• **Extracted text**
Single by Boston

from the album Boston
- B-side: "Smokin'"
- Released: August 1976
- Recorded: October 1975 – April 1976
- Studio: Foxglove (Watertown, Massachusetts)
- Genre: Hard rock · pop rock
- Length: 4:45 (album version); 3:25 (single edit/video version);
- Label: Epic
- Songwriter: Tom Scholz
- Producers: John Boylan; Tom Scholz;

Boston singles chronology
|  | "More Than a Feeling" (1976) | "Long Time" (1977) |

Music video
- "More Than a Feeling (Single edit)" on YouTube

= More Than a Feeling =

1976 single by Boston

"More Than a Feeling" is a song by the American rock band Boston, released as the lead single from the band's 1976 debut album Boston by Epic Records in August 1976, with "Smokin' as the B-side. Tom Scholz wrote the song. It entered the US Billboard Hot 100 on September 18 and peaked at number 5. The track is now a staple of classic rock radio, and in 2008, it was named the 39th-best hard rock song of all time by VH1. It was included in the Rock and Roll Hall of Fame lists of the "500 Songs That Shaped Rock and Roll" and was ranked number 212 on Rolling Stones "500 Greatest Songs of All Time" list in 2021, updated from its previous position of number 500 on the 2004 version.

• **Task description**
Answer these questions from the page on "More Than a Feeling" above:
1. In which studio was the song recorded, and in what city?
2. What peak position did the song reach on the US Billboard Hot 100?
3. What rank did the song hold on the 2021 version of the Rolling Stone list of the "500 Greatest Songs of All Time"?

• **Stored records**
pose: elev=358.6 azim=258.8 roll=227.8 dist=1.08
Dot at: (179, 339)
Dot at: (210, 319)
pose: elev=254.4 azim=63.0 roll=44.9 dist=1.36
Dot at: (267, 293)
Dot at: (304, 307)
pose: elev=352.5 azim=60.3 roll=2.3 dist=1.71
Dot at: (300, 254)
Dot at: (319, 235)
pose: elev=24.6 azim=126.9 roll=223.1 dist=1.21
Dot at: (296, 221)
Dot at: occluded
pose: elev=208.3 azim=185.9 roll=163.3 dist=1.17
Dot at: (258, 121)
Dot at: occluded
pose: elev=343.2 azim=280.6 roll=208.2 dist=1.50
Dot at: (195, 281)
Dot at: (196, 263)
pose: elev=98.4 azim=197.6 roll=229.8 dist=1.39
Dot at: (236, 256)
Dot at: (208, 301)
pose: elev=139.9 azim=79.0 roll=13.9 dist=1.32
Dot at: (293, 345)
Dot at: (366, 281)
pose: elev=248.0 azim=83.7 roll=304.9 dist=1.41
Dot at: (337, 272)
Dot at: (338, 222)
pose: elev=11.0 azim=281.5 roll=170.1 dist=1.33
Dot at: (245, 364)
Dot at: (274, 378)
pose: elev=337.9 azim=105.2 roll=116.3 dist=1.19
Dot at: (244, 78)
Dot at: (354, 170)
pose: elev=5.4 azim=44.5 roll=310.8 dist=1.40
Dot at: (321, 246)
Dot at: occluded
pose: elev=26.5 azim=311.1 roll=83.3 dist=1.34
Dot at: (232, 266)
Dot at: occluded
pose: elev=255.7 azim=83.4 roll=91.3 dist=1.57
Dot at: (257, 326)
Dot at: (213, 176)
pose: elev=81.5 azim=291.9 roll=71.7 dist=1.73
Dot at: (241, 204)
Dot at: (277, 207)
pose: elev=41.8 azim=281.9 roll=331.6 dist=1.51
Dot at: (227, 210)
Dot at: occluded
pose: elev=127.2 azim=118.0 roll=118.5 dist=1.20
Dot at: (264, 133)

• **Output for this task**
1. Foxglove, in Watertown, Massachusetts.
2. Number 5.
3. Number 212.